Одним широким шагом он приблизился к индусу. Поклонившись с высоты своего изрядного роста — он был даже выше индуса, — он проговорил невозмутимо-развязным тоном:

— Добрый вечер, сэр. Что вам угодно?

Крупное жёлтое лицо обратилось к нему с медлительностью большого судна, разворачивающегося в гавани, и наконец над белым плечом показались глаза. Спутники изумились, увидев, что жёлтые веки плотно запечатаны, будто во сне.

— Благодарю вас, — произнесло лицо на безупречном английском языке. — Мне ничего не нужно. — Потом, приподняв веки, так что показалось перламутровое глазное яблоко, индус повторил: — Мне ничего не нужно. — После этого он распахнул глаза и опять проговорил: — Мне ничего не нужно, — и, шурша травой, удалился в стремительно темнеющий сад.

— Христианин, как правило, скромнее, — пробормотал отец Браун. — Ему всегда что-то нужно.

— Но чем, скажите на милость, он тут занимался? — вопросил Фламбо, сдвинув чёрные брови и понизив голос.

— Я бы хотел переговорить с вами позднее, — отозвался отец Браун.

Солнечный свет ещё не померк, но превратился в красноватое вечернее свечение; могучие садовые деревья и кустарники делались всё чернее и чернее.
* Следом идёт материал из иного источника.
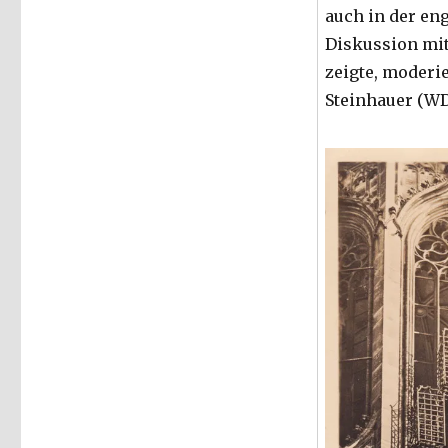
auch in der en
Diskussion mi
zeigte, moderie
Steinhauer (WD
Спутники обогнули оранжерею и молча зашагали вдоль другой её стороны обратно к входной двери. По пути они, казалось, кого-то вспугнули — точно подняли птицу на крыло — в тёмном уголке между кабинетом и главным зданием; взорам их вновь предстал факир, скользнувший из тени в сторону входной двери. Но в темноте был кто-то ещё. Им пришлось сдержать своё изумление, потому что навстречу им из предзакатных теней вышла миссис Квинтон — тяжёлые золотистые волосы и бледное угловатое лицо. Она казалась слегка встревоженной, но держалась с безупречной любезностью.
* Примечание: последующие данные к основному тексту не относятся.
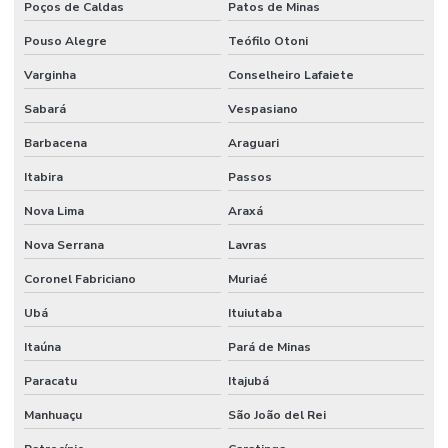
Poços de Caldas
Patos de Minas
Pouso Alegre
Teófilo Otoni
Varginha
Conselheiro Lafaiete
Sabará
Vespasiano
Barbacena
Araguari
Itabira
Passos
Nova Lima
Araxá
Nova Serrana
Lavras
Coronel Fabriciano
Muriaé
Ubá
Ituiutaba
Itaúna
Pará de Minas
Paracatu
Itajubá
Manhuaçu
São João del Rei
— Добрый вечер, доктор Харрис, — только это и сказала она.

— Добрый вечер, миссис Квинтон, — приветливо откликнулся маленький доктор. — Я как раз собирался дать вашему мужу снотворное.

— Да, — произнесла она отчётливо. — Полагаю, сейчас самое время.

Одарив всех улыбкой, она плавно прошествовала в дом.

— Силы у неё на исходе, — заметил отец Браун. — Она из тех женщин, которые двадцать лет кряду исполняют свой долг, а потом совершают нечто ужасное.

Маленький доктор впервые взглянул на него с интересом.

— Вы когда-то изучали медицину? — осведомился он.

— Вам не обойтись без знаний о душе, равно как и о теле, — отозвался священник. — А нам не обойтись без знаний о теле, равно как и о душе.

— Гм! — сказал доктор. — Ну ладно, пойду дам Квинтону его снадобье.

Они обогнули главное здание и двинулись к парадному входу. Шагнув в прихожую, они в третий раз увидели человека в белых одеждах. Он шёл прямо к входной двери — казалось, что выйти он мог только из кабинета, расположенного напротив. Однако всем было известно, что дверь в кабинет заперта.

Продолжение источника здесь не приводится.